Um fenômeno que tem crescido nas eleições e afeta diretamente as pesquisas é a abstenção. Mesmo com o voto obrigatório, no primeiro turno 21,71% dos eleitores deixaram de ir às urnas. E, historicamente, é algo que tende a crescer em segundos turnos. Para Felipe Nunes, da Quaest, o sinal amarelo da questão da abstenção foi nas eleições de 2022. “Quando a gente abriu a urna, o Lula tinha menos tanto. E o fator era a abstenção. Fui estudar isso. No Norte de Minas Gerais, 40% não foram votar. No Sul da Bahia, 38%; no Oeste de Pernambuco, 37%; no Sul do Maranhão, 36%. Fui estudar o modelo de likely voter nos Estados Unidos, para trazer para o Brasil, já no segundo turno, um modelo que pudesse corrigir o viés de abstenção.” Esse modelo foi aplicado às pesquisas deste ano.

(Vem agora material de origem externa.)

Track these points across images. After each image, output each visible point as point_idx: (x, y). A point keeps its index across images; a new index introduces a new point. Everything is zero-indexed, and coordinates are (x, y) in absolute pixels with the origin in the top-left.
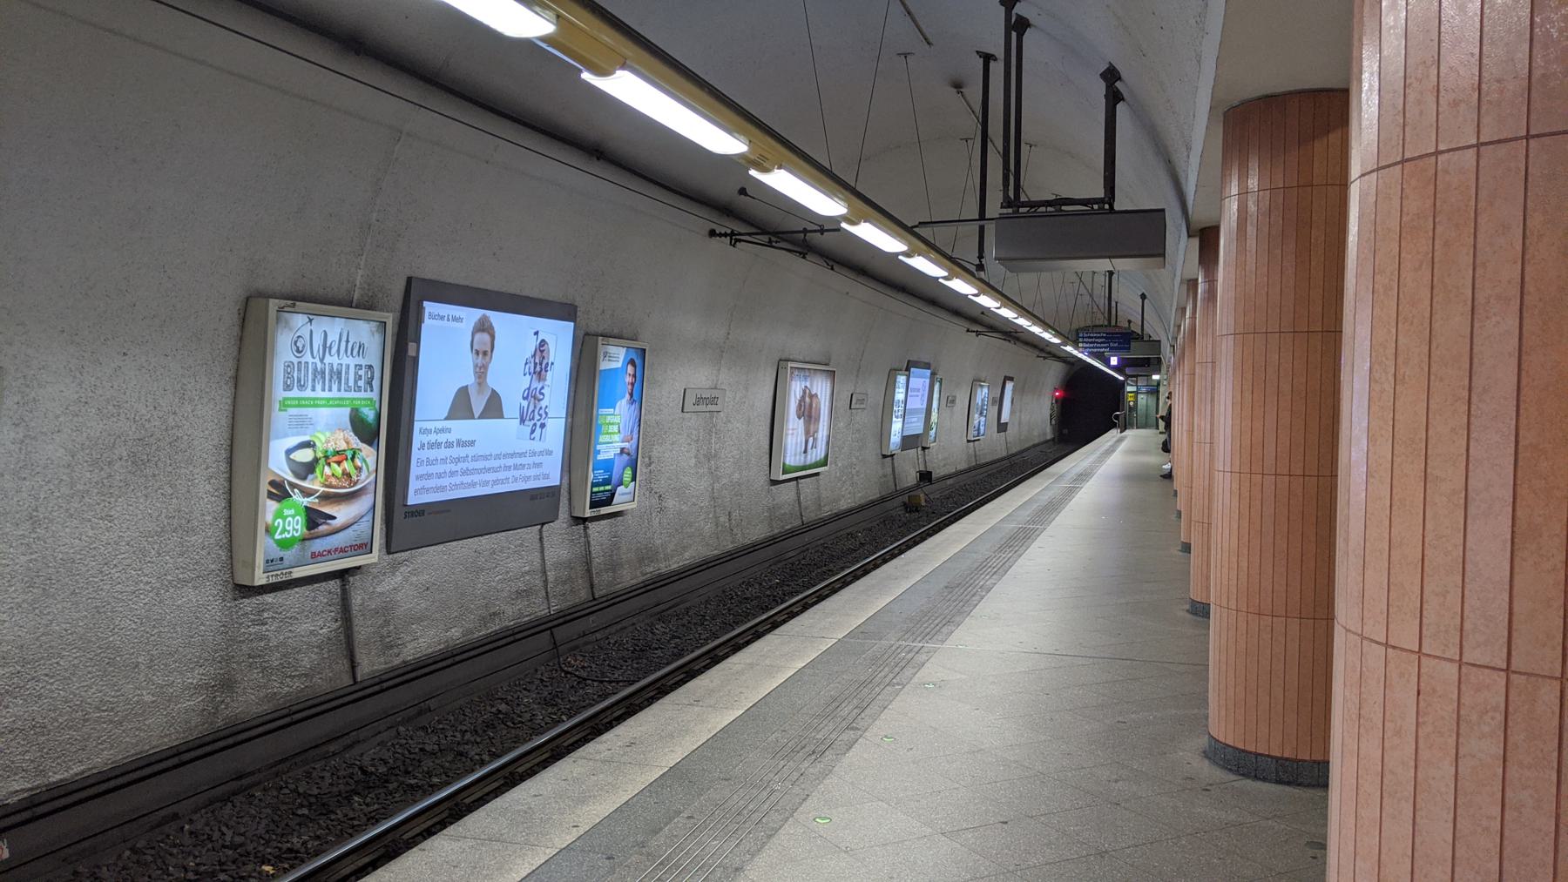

Já Cila Schulman, do Idea, diz que esse é um dado que tem de ser observado com cuidado e relaciona a alta taxa à facilidade de justificar o voto hoje pelo celular. Ela também vê uma relação entre deixar de ir às urnas e a violência. “A questão da abstenção no Brasil vai ficar cada vez mais importante, e tem o componente da violência. As pessoas ficam com medo de votar. Está cada vez mais violento e cada vez mais o crime organizado entra nas campanhas”, afirma. Uma reflexão que faz bastante sentido, se pensarmos que uma das marcas do primeiro turno foi a apreensão recorde de dinheiro em espécie para a compra de votos.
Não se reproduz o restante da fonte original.